Le recours doit par conséquent être admis et la décision querellée annulée en tant qu'elle porte sur les frais. Pour les motifs exposés ci-dessus, les frais judiciaires de première instance en 400 fr., dont le montant n'est pas critiqué et au demeurant conforme aux dispositions légales applicables (art. 48 OELP), seront mis à la charge de l'intimé. Ce dernier sera en conséquence condamné à verser ce montant à la recourante à titre de restitution de l'avance fournie. Il sera, en outre, condamné aux dépens de première instance de sa partie adverse, fixés à 1'500 fr., débours et TVA compris (art. 85 et 89 RTFMC, art. 25 et 26 LaCC).

3. L'intimé, qui succombe (cf. arrêt du Tribunal fédéral 4A_616/2013 du 16 juin 2014 consid. 4 non publié in ATF 140 III 227), sera condamné aux frais du recours (art. 106 al. 1 CPC). Les frais judiciaires seront arrêtés à 300 fr. (art. 48
et 61 OELP) et partiellement compensés avec l'avance de 150 fr. fournie par la recourante, qui reste acquise à l'Etat de Genève (art. 111 al. 1 CPC). L'intimé sera ainsi condamné à lui rembourser 150 fr. à ce titre et à verser le solde des frais en 150 fr. à l'Etat de Genève, soit pour lui les Services financiers du Pouvoir judiciaire. Vu l'issue du litige, il supportera également les dépens de recours, fixés à 600 fr., débours et TVA compris (art. 105 al. 2 CPC; 84, 85, 89 et 90 RTFMC; 25 et 26 LaCC).

* * * * *


PAR CES MOTIFS,
La Chambre civile :

A la forme :

Déclare recevable le recours interjeté par A______ contre le jugement JTPI/13957/2017 rendu le 31 octobre 2017 par le Tribunal de première instance dans la cause C/15878/2017-10 SML.

Au fond :

Annule les chiffres 3 et 4 du dispositif de ce jugement et statuant à nouveau :

Met les frais de première instance à la charge de B______ et condamne ce dernier à verser 400 fr. à A______ au titre de frais judiciaires et 1'500 fr. à titre de dépens.

Déboute les parties de toutes autres conclusions.

Sur les frais de recours :

Arrête les frais de recours à 300 fr., dit qu'ils sont partiellement compensés avec l'avance fournie par la recourante, qui reste acquise à l'Etat de Genève, et les met à la charge de B______.

Condamne en conséquence B______ à verser 150 fr. à A______ à titre de frais judiciaires et 150 fr. à l'Etat de Genève, soit pour lui les Services financiers du Pouvoir judiciaire.

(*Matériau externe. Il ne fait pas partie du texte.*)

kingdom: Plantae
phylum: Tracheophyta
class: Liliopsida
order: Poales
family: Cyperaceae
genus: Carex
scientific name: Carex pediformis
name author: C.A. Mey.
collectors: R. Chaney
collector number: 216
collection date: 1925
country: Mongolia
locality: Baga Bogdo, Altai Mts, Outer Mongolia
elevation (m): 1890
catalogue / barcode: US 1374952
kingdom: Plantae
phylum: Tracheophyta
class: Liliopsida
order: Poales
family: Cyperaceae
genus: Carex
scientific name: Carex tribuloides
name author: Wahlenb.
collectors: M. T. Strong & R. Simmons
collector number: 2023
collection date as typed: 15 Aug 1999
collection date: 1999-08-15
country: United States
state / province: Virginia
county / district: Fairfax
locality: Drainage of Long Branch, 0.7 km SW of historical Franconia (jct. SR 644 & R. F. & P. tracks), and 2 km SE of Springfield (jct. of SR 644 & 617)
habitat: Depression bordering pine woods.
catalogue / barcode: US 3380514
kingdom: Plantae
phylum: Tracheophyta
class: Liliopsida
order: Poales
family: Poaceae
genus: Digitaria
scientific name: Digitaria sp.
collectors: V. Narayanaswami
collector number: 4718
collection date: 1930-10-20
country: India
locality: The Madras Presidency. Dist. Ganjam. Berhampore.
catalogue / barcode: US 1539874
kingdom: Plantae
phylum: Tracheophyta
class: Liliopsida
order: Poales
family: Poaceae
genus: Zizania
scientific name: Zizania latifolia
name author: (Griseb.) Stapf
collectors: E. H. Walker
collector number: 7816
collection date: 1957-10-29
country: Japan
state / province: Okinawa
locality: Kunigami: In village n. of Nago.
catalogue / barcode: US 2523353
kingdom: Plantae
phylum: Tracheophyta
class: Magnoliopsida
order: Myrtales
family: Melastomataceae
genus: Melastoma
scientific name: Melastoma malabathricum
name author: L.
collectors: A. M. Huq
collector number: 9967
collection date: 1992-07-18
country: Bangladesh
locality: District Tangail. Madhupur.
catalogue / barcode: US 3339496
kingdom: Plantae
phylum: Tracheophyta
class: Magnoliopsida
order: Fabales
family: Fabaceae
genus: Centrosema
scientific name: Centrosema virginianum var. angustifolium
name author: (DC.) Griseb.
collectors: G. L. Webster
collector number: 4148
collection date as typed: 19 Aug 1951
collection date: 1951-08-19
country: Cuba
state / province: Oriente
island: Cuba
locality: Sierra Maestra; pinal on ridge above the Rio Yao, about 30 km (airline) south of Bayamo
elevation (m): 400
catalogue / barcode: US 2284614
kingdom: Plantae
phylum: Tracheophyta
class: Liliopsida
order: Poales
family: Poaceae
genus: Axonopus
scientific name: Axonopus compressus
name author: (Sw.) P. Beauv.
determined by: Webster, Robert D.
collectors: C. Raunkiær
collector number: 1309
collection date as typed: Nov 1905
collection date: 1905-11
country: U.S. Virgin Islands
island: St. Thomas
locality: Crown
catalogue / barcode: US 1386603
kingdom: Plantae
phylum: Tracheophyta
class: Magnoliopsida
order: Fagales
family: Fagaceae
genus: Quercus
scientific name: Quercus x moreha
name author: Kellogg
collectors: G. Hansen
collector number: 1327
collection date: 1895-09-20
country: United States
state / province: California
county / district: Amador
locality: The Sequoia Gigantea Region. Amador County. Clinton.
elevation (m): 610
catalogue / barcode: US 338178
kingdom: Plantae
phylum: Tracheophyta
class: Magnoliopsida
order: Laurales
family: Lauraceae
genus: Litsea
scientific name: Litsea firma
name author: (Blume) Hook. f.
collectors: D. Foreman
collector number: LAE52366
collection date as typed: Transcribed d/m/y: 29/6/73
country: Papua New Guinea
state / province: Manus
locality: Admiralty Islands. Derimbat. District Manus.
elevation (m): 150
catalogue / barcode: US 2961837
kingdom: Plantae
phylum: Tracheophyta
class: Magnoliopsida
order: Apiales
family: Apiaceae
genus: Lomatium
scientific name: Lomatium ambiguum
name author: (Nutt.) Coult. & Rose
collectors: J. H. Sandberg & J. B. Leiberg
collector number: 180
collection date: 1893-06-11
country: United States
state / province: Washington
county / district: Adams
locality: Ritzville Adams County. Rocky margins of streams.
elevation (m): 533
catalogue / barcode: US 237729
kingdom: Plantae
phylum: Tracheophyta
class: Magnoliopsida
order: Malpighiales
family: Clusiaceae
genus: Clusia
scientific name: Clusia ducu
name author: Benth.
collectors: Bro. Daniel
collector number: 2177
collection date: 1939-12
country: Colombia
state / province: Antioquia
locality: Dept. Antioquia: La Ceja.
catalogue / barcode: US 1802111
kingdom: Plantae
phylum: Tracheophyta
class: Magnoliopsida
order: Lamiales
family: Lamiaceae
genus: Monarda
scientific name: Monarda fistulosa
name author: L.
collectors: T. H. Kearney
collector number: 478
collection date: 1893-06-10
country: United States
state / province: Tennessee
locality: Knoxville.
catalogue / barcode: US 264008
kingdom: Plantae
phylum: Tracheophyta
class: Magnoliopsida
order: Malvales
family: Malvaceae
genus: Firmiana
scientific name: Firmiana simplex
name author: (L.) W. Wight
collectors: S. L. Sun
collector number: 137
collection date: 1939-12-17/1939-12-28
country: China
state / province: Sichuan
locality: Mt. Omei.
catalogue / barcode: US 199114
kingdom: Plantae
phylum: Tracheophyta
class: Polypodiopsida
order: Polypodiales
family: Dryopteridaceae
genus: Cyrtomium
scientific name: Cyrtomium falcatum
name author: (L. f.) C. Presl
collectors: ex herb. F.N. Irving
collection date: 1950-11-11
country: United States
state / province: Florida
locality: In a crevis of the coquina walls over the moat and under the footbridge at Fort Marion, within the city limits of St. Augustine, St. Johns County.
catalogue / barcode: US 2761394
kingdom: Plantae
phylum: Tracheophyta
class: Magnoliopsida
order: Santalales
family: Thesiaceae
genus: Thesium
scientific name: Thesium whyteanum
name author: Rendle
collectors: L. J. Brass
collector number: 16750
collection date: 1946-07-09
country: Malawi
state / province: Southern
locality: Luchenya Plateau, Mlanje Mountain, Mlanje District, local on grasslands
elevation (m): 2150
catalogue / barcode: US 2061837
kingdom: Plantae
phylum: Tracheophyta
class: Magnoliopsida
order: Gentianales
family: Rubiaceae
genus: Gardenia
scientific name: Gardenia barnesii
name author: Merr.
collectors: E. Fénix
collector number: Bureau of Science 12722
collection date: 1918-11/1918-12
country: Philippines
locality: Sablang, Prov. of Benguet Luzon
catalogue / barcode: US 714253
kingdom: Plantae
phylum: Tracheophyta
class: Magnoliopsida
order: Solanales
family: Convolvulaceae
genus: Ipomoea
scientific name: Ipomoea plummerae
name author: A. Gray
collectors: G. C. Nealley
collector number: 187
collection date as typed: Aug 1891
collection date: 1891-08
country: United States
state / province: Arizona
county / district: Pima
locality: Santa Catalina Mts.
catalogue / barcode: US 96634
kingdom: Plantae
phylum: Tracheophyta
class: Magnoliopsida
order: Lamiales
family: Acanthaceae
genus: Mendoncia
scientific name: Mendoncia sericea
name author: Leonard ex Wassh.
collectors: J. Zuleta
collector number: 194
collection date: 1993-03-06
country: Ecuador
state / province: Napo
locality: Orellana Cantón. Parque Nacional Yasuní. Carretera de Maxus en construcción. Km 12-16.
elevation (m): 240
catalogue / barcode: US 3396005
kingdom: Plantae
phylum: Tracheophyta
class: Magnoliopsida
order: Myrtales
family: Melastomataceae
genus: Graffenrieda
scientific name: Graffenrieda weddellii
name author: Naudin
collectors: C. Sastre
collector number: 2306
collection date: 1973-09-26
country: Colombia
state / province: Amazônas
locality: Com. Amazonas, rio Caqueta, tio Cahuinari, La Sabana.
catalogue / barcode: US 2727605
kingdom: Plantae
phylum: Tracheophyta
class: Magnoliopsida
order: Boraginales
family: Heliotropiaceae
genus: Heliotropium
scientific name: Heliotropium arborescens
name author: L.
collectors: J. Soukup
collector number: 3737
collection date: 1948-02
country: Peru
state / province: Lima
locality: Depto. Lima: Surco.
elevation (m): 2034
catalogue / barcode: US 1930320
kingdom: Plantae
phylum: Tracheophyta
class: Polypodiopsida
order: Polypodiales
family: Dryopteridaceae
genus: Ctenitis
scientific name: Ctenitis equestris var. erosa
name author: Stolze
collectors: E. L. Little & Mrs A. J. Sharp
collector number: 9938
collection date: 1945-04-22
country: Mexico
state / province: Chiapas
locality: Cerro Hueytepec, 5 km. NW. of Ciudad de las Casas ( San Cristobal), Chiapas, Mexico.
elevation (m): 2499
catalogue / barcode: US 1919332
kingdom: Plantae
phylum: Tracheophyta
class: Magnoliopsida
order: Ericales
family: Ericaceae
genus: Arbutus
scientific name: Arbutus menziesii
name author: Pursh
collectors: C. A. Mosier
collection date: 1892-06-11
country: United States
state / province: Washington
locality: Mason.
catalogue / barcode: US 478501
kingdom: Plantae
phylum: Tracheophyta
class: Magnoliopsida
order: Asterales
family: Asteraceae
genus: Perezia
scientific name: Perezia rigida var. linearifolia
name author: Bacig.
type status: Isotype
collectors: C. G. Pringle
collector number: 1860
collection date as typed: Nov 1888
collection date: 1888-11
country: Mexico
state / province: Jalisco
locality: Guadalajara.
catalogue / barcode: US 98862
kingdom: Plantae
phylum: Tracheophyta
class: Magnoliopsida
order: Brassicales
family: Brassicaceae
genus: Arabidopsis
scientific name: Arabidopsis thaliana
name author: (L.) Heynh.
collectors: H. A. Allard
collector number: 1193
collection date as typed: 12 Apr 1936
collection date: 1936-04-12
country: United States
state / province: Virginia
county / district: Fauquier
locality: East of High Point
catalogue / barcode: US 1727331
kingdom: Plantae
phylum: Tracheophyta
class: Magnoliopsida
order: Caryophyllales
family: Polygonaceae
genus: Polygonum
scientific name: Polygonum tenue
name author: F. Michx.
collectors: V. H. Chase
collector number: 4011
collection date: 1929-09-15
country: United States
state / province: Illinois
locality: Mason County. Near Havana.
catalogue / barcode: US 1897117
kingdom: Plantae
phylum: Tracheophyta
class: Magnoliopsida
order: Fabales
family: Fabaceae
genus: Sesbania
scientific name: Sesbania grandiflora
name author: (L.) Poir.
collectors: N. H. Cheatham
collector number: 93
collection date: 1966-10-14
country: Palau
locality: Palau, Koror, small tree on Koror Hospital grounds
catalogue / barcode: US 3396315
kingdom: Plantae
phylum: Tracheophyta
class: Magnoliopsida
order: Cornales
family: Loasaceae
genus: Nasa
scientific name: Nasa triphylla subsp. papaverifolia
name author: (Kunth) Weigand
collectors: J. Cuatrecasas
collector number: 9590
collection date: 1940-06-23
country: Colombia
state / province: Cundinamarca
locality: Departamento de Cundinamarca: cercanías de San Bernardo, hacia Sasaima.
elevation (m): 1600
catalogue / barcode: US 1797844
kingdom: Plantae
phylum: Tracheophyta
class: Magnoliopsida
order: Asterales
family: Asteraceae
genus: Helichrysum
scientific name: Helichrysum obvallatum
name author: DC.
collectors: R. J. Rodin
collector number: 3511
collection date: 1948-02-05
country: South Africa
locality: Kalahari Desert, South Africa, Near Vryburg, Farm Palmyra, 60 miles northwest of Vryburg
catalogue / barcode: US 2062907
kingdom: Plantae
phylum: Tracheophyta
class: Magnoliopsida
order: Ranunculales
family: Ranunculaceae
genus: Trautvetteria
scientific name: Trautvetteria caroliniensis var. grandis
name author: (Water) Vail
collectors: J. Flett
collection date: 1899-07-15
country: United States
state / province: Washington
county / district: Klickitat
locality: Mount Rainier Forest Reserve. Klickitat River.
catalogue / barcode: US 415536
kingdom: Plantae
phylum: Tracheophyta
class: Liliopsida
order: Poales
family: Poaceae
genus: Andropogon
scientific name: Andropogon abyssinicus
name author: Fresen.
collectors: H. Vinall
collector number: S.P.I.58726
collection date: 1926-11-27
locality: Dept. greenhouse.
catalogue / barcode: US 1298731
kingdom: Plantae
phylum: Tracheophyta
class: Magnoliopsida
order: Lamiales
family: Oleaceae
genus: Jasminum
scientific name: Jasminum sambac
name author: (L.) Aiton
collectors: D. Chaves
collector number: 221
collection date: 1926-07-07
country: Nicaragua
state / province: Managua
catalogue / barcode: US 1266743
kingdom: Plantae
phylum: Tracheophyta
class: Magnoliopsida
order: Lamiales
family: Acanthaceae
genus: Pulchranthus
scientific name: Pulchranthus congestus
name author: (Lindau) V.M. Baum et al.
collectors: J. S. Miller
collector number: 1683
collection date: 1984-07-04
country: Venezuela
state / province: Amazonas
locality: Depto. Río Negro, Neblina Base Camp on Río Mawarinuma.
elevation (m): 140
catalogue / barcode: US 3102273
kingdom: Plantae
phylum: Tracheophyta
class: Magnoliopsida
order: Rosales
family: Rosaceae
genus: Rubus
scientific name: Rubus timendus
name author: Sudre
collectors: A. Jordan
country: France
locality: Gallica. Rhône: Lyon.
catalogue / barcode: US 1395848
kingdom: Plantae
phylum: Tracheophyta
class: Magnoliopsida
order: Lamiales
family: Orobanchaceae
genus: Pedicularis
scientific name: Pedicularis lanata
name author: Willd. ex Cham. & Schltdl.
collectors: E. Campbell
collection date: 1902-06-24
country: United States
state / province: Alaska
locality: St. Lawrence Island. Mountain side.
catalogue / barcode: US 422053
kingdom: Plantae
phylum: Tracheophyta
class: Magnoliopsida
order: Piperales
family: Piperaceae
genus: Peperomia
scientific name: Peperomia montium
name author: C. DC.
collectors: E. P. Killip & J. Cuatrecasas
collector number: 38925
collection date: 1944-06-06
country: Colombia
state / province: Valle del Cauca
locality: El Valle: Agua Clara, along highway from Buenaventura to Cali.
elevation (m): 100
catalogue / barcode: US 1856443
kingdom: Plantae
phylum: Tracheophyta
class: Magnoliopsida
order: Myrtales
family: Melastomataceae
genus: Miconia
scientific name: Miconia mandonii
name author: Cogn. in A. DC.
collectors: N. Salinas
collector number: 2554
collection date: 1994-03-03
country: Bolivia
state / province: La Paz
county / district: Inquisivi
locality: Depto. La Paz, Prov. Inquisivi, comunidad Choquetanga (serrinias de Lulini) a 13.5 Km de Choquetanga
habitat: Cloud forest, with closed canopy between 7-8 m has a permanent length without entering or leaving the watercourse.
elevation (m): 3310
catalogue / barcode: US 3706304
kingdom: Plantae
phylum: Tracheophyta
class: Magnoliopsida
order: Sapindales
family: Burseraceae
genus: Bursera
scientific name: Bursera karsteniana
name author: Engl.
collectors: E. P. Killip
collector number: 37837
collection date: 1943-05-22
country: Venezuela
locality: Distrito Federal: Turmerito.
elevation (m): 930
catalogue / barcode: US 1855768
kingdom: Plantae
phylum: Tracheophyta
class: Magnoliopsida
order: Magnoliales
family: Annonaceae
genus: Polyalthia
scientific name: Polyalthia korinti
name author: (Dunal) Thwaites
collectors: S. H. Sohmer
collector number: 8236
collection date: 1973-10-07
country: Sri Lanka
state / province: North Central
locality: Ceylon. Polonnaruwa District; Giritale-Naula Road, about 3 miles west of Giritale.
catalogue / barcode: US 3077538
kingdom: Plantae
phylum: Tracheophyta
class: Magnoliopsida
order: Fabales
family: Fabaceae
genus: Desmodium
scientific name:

Condamne B______ à verser 600 fr. à A______ à titre de dépens de recours.

Siégeant :

Madame Fabienne GEISINGER-MARIETHOZ, présidente; Monsieur Laurent RIEBEN, Madame Eleanor MCGREGOR, juges; Madame Céline FERREIRA, greffière.

La présidente :

Fabienne GEISINGER-MARIETHOZ

 

La greffière :

Céline FERREIRA

 

 

 

 

 

Indication des voies de recours :

 

Conformément aux art. 113 ss de la loi fédérale sur le Tribunal fédéral du 17 juin 2005 (LTF; RS 173.110), le présent arrêt peut être porté dans les trente jours qui suivent sa notification avec expédition complète (art 100 al. 1 LTF) par-devant le Tribunal fédéral par la voie du recours constitutionnel subsidiaire.

 

Le recours doit être adressé au Tribunal fédéral, 1000 Lausanne 14.

 

Valeur litigieuse des conclusions pécuniaires au sens de la LTF inférieure à 30'000 fr.